Data Science for Business -Part 1: 5 basic terms

Zahid Parvez
Convergence Tech
Published in
5 min readMay 1, 2020

These days artificial intelligence, machine learning, and data science (or anything related to ‘data’) seem to be thrown around a lot. It is crucial to be able to work cooperatively and communicate with data personal to ensure you get the best outcome.

The chances are there is a probably a data team in your organisation, if not there most definitely is one in your industry. Let’s start at the root, so what is data anyway?

Data, Flicker @justgrimes

Data

In the most basic form, data is any unit of information. In fact, by reading this article, you are producing data. Anything and everything that happened, is happening, or will happen will create some form of data. For example:

  • You just read this word = data
  • Turtles have a shell = data
  • The sun will rise tomorrow = data

Data does not need to be captured, stored, or observed to exist. However, We can’t do much with unobserved data so its essential for us to capture it in some form. You are reading this article and storing it in your brain, and you will, at some point, recall what you have learnt and use it. Similarly, data has to be observed and stored for use in data science.

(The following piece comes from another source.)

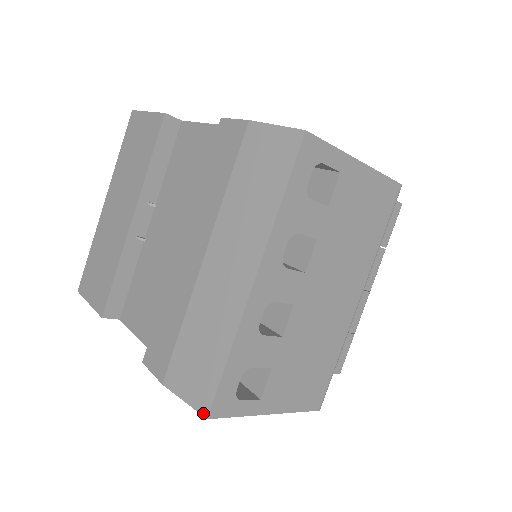
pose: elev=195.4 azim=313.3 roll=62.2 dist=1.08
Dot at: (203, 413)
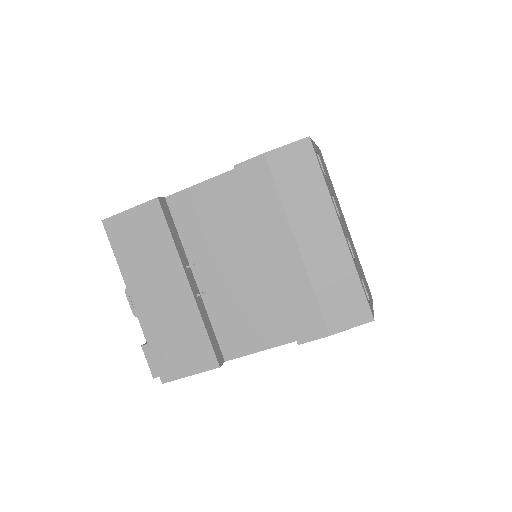
Dot at: (369, 320)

Data capture can be manual, i.e. by a person typing it into a computer, or be automated, i.e. taking a photo on your phone. In all of these instances, the data is stored in a storage device (i.e. your phone’s storage). The stored data can be analysed, but it is not easy. To take full advantage of data, it must be stored in a database.

An example of data captured using a mobile phone

Database

You probably heard the term “database” long before you heard of ‘data science’ or “artificial intelligence”. That’s because databases existed long before computers were a thing. Have you ever heard of a library?

While a library does not meet the official oxford definition of being “stored in a computer”, it is “an organised set of data”. A computer database is something that stores an organised set of data.

Databases generally fall into 2 categories, relational or non-relational (sorry graph databases). A database is relational when there is a schema or design that specify the structures of tables, and the relationships between tables, that is stored in the database. Data that doesn’t conform to the design cannot be stored in the database without changing the schema first. Non-relational databases do not require schemas or tables to store data.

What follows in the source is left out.